Upon reaching the line that contains "left ear: (174, 94)" in the records below, begin repeating every line exactly through the last one, skipping pictures.

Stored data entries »
════════════════
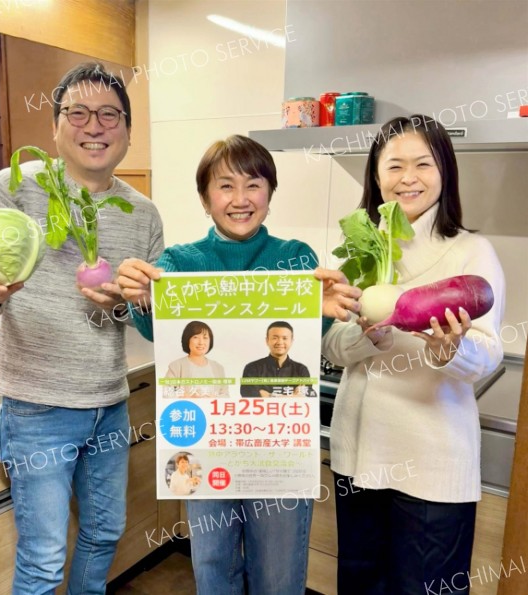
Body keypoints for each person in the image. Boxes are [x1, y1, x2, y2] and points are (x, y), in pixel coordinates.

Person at [0, 63, 164, 594]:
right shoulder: (15, 187)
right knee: (44, 558)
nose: (94, 126)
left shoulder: (143, 213)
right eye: (78, 112)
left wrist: (136, 301)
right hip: (37, 406)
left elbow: (156, 319)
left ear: (128, 131)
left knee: (104, 534)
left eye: (109, 115)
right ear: (55, 126)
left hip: (109, 402)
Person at [116, 134, 361, 595]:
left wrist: (323, 310)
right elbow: (156, 334)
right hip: (206, 444)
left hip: (277, 447)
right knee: (214, 569)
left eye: (254, 184)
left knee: (279, 575)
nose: (241, 199)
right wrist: (143, 298)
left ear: (270, 194)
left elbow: (312, 347)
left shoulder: (296, 259)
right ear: (206, 199)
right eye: (225, 186)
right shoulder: (179, 263)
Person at [323, 115, 505, 595]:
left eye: (423, 164)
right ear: (376, 175)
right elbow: (333, 347)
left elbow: (488, 353)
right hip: (358, 453)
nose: (408, 178)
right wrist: (371, 336)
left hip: (431, 457)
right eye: (394, 165)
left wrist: (452, 350)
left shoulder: (471, 252)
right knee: (361, 583)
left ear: (444, 171)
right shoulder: (361, 251)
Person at [241, 320, 317, 397]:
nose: (280, 342)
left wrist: (268, 395)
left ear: (291, 341)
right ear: (267, 340)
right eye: (275, 338)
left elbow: (310, 396)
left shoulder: (301, 369)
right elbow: (248, 393)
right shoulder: (252, 367)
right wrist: (292, 397)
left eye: (284, 338)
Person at [164, 320, 228, 397]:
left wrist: (213, 398)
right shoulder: (176, 366)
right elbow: (167, 393)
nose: (201, 342)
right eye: (196, 337)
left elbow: (225, 394)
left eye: (205, 338)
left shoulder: (218, 367)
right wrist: (187, 397)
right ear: (187, 340)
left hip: (212, 407)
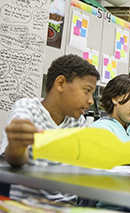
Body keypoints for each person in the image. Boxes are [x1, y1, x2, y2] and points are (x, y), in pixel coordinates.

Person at [0, 54, 100, 202]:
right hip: (28, 206)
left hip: (68, 207)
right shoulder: (28, 108)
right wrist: (17, 146)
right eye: (87, 90)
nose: (91, 100)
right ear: (60, 83)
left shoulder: (78, 122)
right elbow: (15, 160)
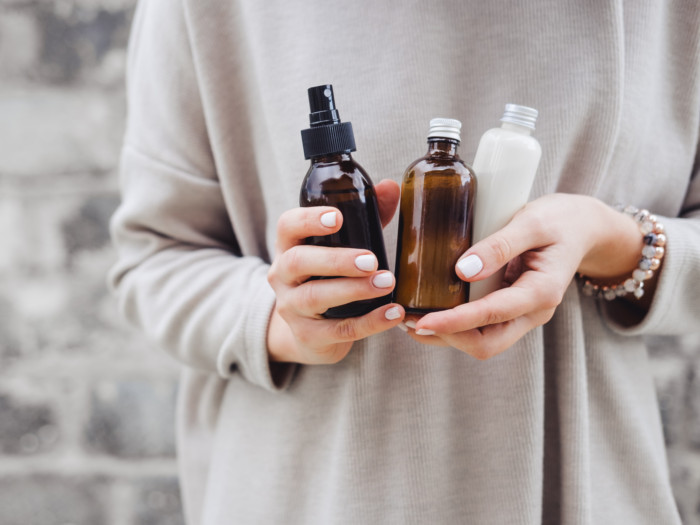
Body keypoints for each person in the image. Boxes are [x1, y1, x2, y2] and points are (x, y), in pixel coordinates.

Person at [109, 1, 700, 523]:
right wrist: (283, 319)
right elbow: (153, 258)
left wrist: (616, 243)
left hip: (578, 479)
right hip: (315, 490)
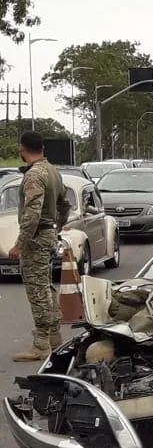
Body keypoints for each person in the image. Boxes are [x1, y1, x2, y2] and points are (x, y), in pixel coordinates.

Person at [8, 131, 71, 362]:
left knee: (37, 290)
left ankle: (41, 343)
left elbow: (32, 214)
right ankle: (54, 337)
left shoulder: (34, 175)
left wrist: (20, 244)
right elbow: (65, 205)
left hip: (36, 237)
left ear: (22, 150)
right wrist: (57, 228)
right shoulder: (53, 171)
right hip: (48, 234)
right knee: (45, 287)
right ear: (43, 148)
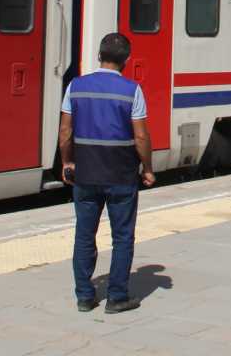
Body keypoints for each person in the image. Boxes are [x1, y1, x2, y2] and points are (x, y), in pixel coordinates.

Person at [59, 33, 155, 314]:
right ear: (125, 60)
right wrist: (147, 170)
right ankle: (116, 297)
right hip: (122, 176)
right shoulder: (132, 90)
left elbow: (66, 130)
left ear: (99, 55)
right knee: (122, 237)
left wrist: (67, 163)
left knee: (84, 236)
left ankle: (85, 296)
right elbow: (141, 137)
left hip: (86, 175)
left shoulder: (75, 86)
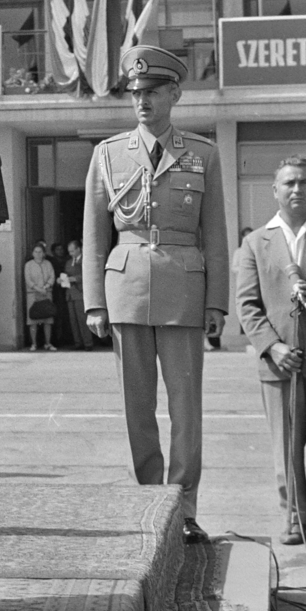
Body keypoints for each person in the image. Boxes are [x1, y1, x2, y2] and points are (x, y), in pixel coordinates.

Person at [83, 44, 227, 544]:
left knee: (186, 407)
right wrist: (94, 301)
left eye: (152, 92)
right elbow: (94, 234)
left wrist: (216, 302)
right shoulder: (107, 155)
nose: (141, 101)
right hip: (125, 288)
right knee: (136, 405)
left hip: (185, 290)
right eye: (135, 92)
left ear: (174, 94)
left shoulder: (203, 154)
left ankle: (184, 507)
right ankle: (151, 500)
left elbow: (216, 234)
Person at [234, 158, 306, 548]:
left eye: (304, 182)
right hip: (277, 362)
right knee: (284, 447)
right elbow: (247, 305)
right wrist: (273, 346)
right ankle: (293, 519)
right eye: (288, 183)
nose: (296, 189)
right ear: (275, 190)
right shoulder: (255, 242)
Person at [24, 241, 57, 351]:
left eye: (40, 252)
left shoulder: (48, 264)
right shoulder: (28, 265)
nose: (38, 254)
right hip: (32, 295)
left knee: (48, 320)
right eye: (36, 252)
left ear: (44, 253)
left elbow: (52, 277)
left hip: (47, 294)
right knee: (32, 320)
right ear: (32, 253)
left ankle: (48, 343)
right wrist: (38, 289)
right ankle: (34, 344)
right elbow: (28, 280)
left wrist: (46, 287)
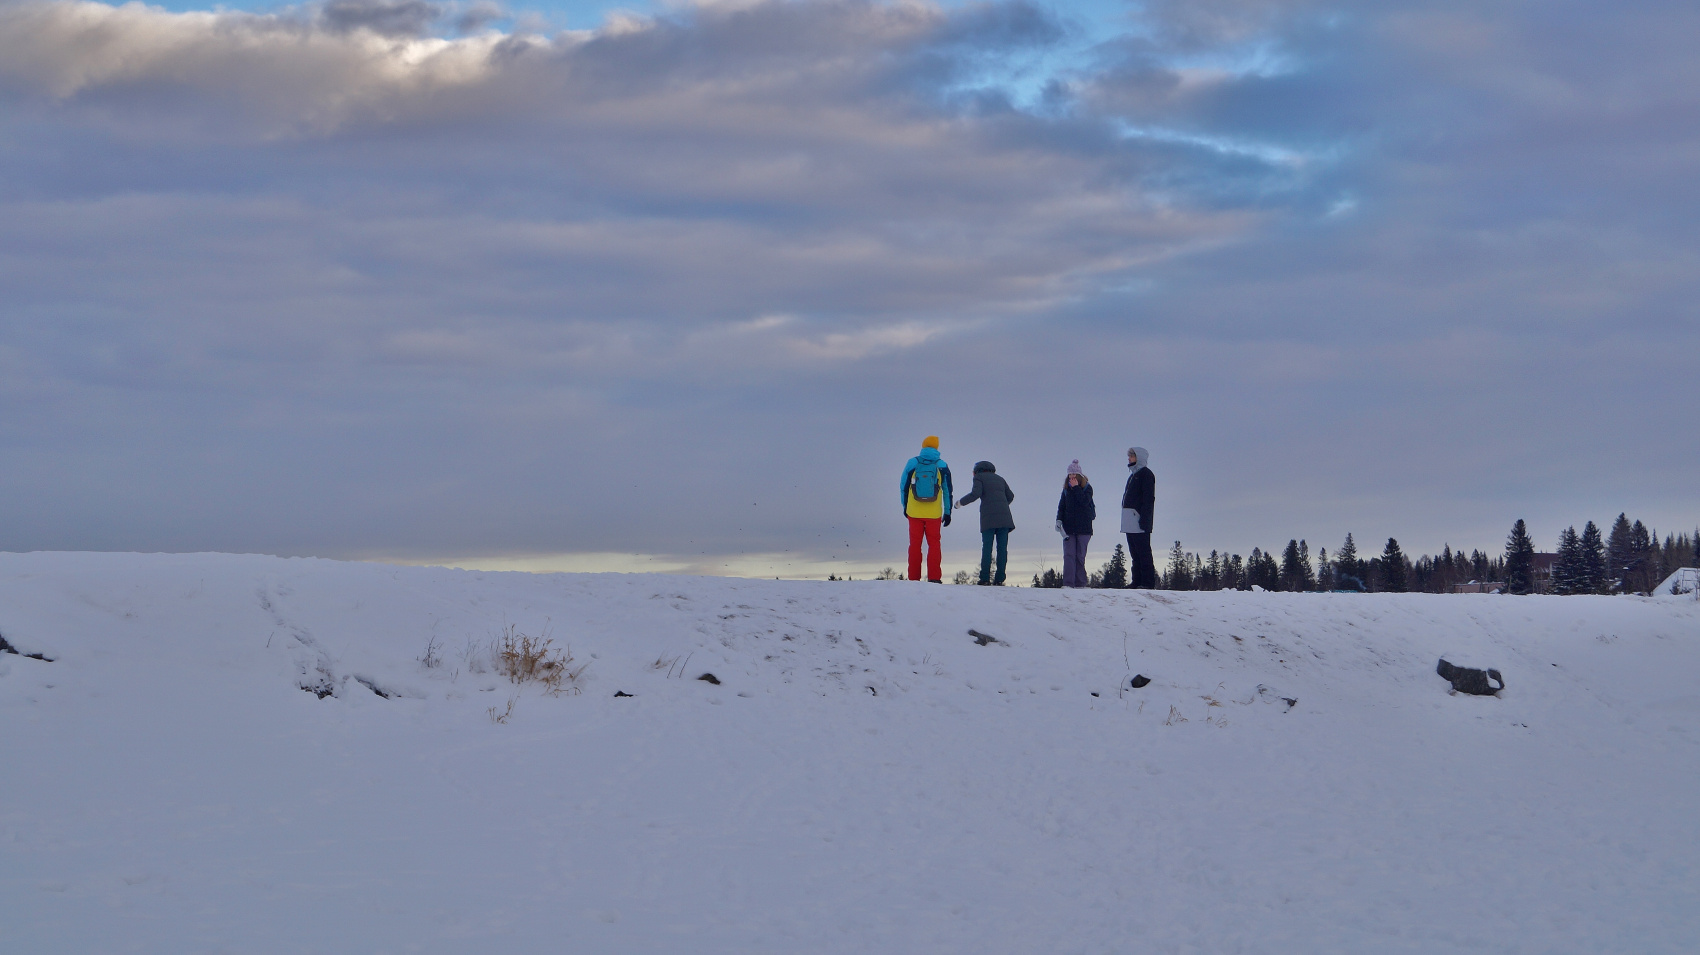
════════════════
Written reply »
left ear: (174, 94)
left shoulder: (203, 154)
left ankle: (184, 507)
right ankle: (151, 500)
left elbow: (216, 234)
Person at [234, 158, 306, 548]:
left eye: (304, 182)
right hip: (277, 362)
right knee: (284, 447)
right elbow: (247, 305)
right wrist: (273, 346)
right ankle: (293, 519)
right eye: (288, 183)
nose: (296, 189)
right ear: (275, 190)
right shoulder: (255, 242)
Person at [24, 241, 57, 351]:
left eye: (40, 252)
left shoulder: (48, 264)
right shoulder: (28, 265)
nose: (38, 254)
right hip: (32, 295)
left knee: (48, 320)
right eye: (36, 252)
left ear: (44, 253)
left elbow: (52, 277)
left hip: (47, 294)
right knee: (32, 320)
right ear: (32, 253)
left ankle: (48, 343)
right wrist: (38, 289)
right ankle: (34, 344)
right elbow: (28, 280)
left wrist: (46, 287)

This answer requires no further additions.